This one's short and sweet. At level 4 PCs get the Score Improvement AND to pick a Feat. This has propagated throughout my whole group, but the original DM that started it reasoned "I think a lot of Feats are really cool, but a lot of people aren't comfortable passing on their first Score Improvement to pick up something situational. So they get a freebie, because I want to see what uses they come up with.

[-] smeg@feddit.uk 1 points 1 year ago

I've seen a variant of this where everyone gets a free feat at level 1

[-] type_1@ttrpg.network 1 points 1 year ago

This might be in the 5e DMG and I'm just forgetting, but I'm a big fan of the 10 minute exploration turn while the party goes through dungeons. I find that it helps things move faster and helps players feel like they're getting enough time in the spotlight during the exploration phase. Rather than figuring out how far they can move in 10 minutes, I just allow characters either to move into an adjacent room (provided there is an unblocked passage to do so) or an action inside of the room. Actions in the room take the whole 10 minutes, but I usually let it slide if a player wants to perform a short sequence of actions to achieve a single result, the whole sequence getting represented by one roll if necessary.

To streamline combat, I have ported over minions from 4e (Matt Colville and I actually converged on this, I had been doing it since I switched to 5e and didn't find his video on it for years) and a modified version of the coup de grace rules. Minions are monsters with full stats and attacks but they die in a single hit, no matter how much damage they were dealt. For the modified coup de grace, if a player character deals half or more of a monsters HP in a single hit, even during normal combat, that monster dies immediately. Anything that gets the monsters off the field before they get boring really, since it allows me to throw out large waves of enemies that only take a few minutes to fight since many of them go down in one hit. I run a fairly heroic game of d&d so letting the players plow through enemies helps create the vibe I want during the game.

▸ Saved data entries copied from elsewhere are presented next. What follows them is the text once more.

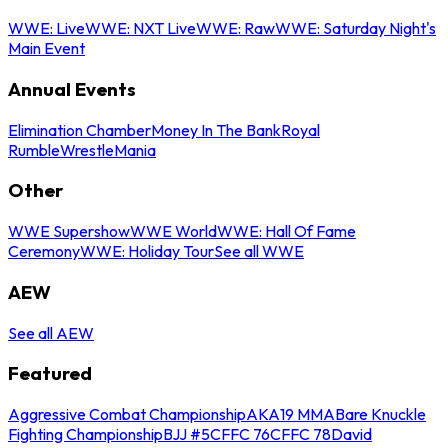
WWE: Live
WWE: NXT Live
WWE: Raw
WWE: Saturday Night's
Main Event
Annual Events
Elimination Chamber
Money In The Bank
Royal
Rumble
WrestleMania
Other
WWE Supershow
WWE World
WWE: Hall Of Fame
Ceremony
WWE: Holiday Tour
See all WWE
AEW
See all AEW
Featured
Aggressive Combat Championship
AKA19 MMA
Bare Knuckle
Fighting Championship
BJJ #5
CFFC 76
CFFC 78
David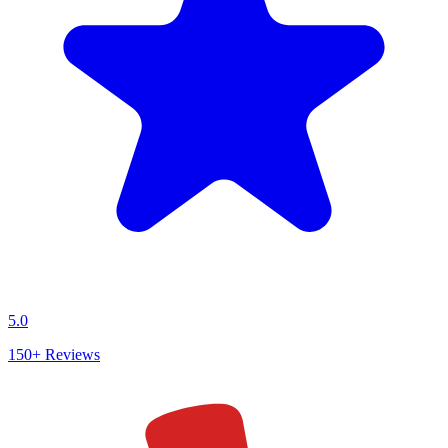
5.0
150+
Reviews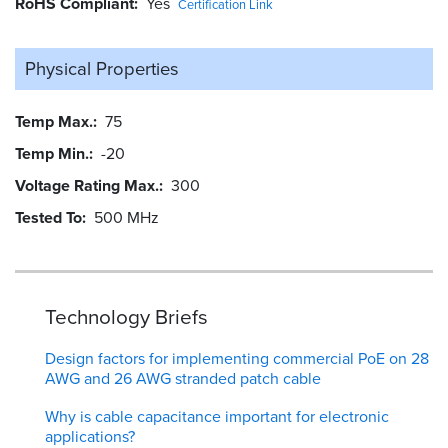
RoHS Compliant
Yes
Certification Link
Physical Properties
Temp Max.
75
Temp Min.
-20
Voltage Rating Max.
300
Tested To
500 MHz
Technology Briefs
Design factors for implementing commercial PoE on 28
AWG and 26 AWG stranded patch cable
Why is cable capacitance important for electronic
applications?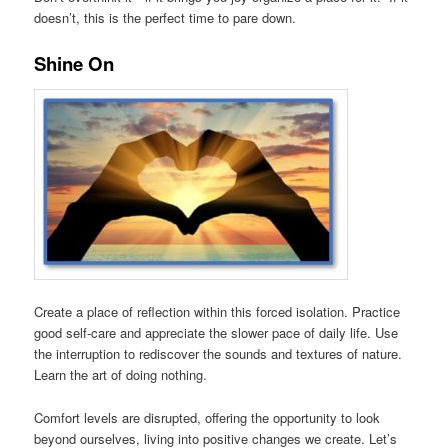
doesn’t, this is the perfect time to pare down.
Shine On
Create a place of reflection within this forced isolation. Practice
good self-care and appreciate the slower pace of daily life. Use
the interruption to rediscover the sounds and textures of nature.
Learn the art of doing nothing.
Comfort levels are disrupted, offering the opportunity to look
beyond ourselves, living into positive changes we create. Let’s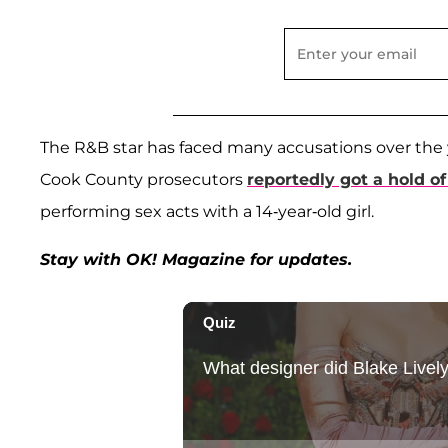
The R&B star has faced many accusations over the y
Cook County prosecutors
reportedly got a hold o
performing sex acts with a 14-year-old girl.
Stay with OK! Magazine for updates.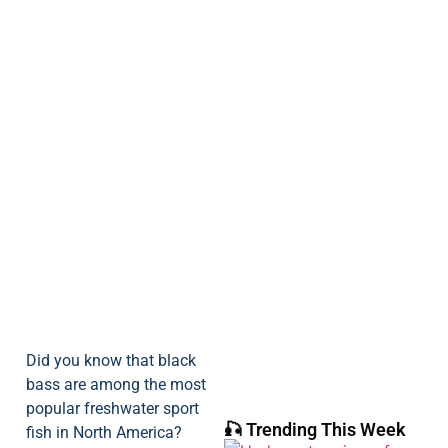
Did you know that black
bass are among the most
popular freshwater sport
🎣 Trending This Week
fish in North America?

[-] smeg@feddit.uk 0 points 1 year ago

Do you use CR calculations to build your encounters, and if so how much is a minion worth?

[-] type_1@ttrpg.network 1 points 1 year ago

I do not use CR to build encounters, and I use milestone experience, but in 4e, a minion was usually worth 1/4 to 1/2 the experience of a monster with equivalent stats.

[-] klenow@ttrpg.network 0 points 1 year ago

As PC's progress, falling to 0HP in combat gets less and less meaningful. So I have used a rule that whenever a PC is at 0HP at the end of their turn, OR fail a death save, they take a level of exhaustion. It makes the 0HP yo-yo more dangerous, and makes it so "death" has some longer term consequences.

[-] GrenadeSalad@ttrpg.network 1 points 1 year ago

My group uses this, but with a separate temporary exhaustion (we call it Trauma) that goes away on a short rest. Still handily serves the purpose of discouraging yoyoing without being too punitive.